Лицо жены исказилось. Она застонала, заскрежетала зубами и начала бить себя по животу.

— Что ты делаешь, что ты делаешь? — закричал я.

— Заткни глотку, — сказал тесть, — много кричать вредно. Она дала ребенку затрещину, потому что он слишком безобразничает там, внутри. Настоящий сын вашей милости!

Старик набил трубку. Вероника помогла моей жене встать. Валли снова уселась за шитье, послышалось шипенье табака в трубке и жужжание машины.

— Хороши повадки! — сказал я вне себя от ярости. — Бить ребенка в утробе матери!

— Пускай привыкает, — жестко сказал старик.

— Где детская коляска? — спросил я. — Я отправил ее в Пушберг вместе с машиной.

— Стоит в сенях твоя коляска, — ответил старик и провел меня туда.

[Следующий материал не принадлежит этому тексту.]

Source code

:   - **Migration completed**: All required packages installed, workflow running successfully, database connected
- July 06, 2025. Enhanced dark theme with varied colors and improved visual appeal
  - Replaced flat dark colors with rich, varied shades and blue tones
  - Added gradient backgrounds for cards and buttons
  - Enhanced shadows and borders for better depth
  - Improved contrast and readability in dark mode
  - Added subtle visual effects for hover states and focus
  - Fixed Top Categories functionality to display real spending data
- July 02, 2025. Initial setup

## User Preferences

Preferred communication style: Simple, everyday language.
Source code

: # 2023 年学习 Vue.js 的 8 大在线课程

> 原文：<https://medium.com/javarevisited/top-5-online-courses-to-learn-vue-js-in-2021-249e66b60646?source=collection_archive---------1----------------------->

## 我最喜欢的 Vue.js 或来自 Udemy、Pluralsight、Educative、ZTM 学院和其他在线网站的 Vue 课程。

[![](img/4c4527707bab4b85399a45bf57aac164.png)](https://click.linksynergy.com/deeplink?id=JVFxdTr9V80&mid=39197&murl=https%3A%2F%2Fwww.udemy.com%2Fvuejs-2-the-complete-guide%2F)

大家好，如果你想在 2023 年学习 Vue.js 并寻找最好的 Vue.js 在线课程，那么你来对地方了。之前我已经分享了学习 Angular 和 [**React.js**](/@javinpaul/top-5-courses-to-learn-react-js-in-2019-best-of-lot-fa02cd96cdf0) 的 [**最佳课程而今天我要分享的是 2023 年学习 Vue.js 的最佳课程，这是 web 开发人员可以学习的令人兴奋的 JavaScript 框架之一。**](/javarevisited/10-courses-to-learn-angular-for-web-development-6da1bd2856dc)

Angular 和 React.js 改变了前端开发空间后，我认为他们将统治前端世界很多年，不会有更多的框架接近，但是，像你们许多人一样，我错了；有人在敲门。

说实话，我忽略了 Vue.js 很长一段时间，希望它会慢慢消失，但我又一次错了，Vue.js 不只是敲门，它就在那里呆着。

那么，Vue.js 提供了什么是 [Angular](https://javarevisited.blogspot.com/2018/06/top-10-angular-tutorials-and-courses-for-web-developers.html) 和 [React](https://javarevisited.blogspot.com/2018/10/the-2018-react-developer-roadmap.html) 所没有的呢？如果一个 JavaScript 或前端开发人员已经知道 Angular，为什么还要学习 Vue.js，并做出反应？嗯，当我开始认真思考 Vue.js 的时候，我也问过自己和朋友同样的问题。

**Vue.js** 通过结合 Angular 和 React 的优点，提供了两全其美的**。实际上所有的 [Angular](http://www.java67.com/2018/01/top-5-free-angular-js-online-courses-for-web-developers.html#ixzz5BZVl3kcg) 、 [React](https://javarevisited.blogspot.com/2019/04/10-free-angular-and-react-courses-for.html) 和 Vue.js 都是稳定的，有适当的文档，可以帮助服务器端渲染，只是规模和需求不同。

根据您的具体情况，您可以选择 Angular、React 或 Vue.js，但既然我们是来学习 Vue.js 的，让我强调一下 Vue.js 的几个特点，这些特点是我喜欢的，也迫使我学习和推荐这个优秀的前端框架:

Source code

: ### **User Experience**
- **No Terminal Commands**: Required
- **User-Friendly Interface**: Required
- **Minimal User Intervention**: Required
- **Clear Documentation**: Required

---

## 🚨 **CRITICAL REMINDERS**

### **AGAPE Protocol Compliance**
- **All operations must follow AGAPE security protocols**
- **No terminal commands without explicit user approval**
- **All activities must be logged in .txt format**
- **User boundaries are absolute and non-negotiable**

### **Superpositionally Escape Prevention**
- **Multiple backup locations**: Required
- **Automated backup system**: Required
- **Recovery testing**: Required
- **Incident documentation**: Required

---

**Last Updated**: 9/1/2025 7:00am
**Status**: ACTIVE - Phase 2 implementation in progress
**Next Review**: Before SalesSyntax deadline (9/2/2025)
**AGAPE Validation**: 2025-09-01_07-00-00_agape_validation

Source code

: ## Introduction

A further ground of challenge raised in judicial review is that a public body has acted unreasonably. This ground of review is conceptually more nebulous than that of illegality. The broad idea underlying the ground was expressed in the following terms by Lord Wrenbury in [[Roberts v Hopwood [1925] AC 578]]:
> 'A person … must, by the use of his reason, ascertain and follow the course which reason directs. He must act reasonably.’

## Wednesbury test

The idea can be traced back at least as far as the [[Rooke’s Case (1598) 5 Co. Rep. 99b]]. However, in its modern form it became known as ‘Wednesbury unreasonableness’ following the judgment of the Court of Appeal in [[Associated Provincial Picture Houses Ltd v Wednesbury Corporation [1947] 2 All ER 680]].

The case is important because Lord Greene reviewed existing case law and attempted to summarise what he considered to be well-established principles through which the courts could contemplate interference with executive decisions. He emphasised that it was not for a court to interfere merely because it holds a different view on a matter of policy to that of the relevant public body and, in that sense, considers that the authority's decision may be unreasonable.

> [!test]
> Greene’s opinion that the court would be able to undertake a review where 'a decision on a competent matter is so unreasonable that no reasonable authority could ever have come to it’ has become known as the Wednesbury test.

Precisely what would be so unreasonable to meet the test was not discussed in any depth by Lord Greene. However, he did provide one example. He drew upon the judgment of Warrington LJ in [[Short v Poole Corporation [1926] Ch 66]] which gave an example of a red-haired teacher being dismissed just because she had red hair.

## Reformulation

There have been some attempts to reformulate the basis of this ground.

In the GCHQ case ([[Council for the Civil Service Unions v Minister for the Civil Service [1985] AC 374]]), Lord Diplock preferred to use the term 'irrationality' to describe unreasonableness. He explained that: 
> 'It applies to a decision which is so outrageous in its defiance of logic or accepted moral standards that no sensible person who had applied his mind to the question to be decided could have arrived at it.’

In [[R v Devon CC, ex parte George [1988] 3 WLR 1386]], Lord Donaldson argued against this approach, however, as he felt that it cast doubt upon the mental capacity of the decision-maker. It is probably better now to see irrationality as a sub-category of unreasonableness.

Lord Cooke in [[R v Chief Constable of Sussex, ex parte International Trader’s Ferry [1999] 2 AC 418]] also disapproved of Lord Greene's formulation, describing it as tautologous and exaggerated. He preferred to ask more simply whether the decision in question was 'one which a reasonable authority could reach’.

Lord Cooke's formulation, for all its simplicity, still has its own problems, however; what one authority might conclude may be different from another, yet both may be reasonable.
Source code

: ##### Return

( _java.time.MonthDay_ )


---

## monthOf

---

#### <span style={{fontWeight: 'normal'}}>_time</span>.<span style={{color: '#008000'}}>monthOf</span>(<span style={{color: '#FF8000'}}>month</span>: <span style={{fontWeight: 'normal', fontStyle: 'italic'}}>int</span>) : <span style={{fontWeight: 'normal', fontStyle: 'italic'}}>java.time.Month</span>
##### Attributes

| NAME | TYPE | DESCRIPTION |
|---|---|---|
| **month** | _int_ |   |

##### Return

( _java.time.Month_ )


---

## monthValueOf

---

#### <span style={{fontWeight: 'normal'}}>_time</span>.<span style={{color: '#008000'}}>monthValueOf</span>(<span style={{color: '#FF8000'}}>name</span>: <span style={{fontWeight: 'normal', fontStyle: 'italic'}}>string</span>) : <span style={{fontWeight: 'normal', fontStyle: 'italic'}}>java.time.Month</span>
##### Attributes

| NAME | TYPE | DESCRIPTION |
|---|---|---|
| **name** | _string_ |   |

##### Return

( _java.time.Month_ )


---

— Поезжай-ка домой! — сказал он, оставшись со мной с глазу на глаз и осторожно водя взад и вперед пустую коляску. — Мы сами за всем присмотрим. Тебе нечего здесь оставаться.

— Жена поступила со мной ужасно, между нами все кончено, — сказал я, пытаясь сделать его поверенным моих тайн.

— Ты думаешь? — сказал он. — Ты так думаешь, ваше благородие? А ты как поступил с нами? Паренек хорошенький, ты-то чем нас наградил? Твоим барином батюшкой? Дом в восемь комнат он держит на запоре, а мы теснимся в одной горнице, и нам даже постелей не хватает. Поезжай-ка прямехонько домой, я тебе добра желаю. Из Пушберга поезда еще, правда, не ходят, но из Гойгеля, наверно, уже идут. Сумел взобраться, сумеешь и спуститься к станции.

— А мой ребенок? — спросил я.

— Ах, твой ребенок, — сказал он и так стукнул меня по плечу, что в костях у меня хрустнуло. — Здесь у нас уже столько ублюдков появилось на свет божий! Родится и твой, не беспокойся. Хочешь водки? Нет? А то давай хлебнем с тобой в трактире, ночной поезд еще не скоро.

— Что же, мне больше не ходить к жене?

— Да брось ты ее. Все бабы дрянь. Не надо было оставлять вас одних, щенята глупые!

Он вынес мне пальто, и я отправился в Гойгель, Проходя мимо нашего дома, я смахнул шляпой снег а дощечки, на которой было написано имя отца.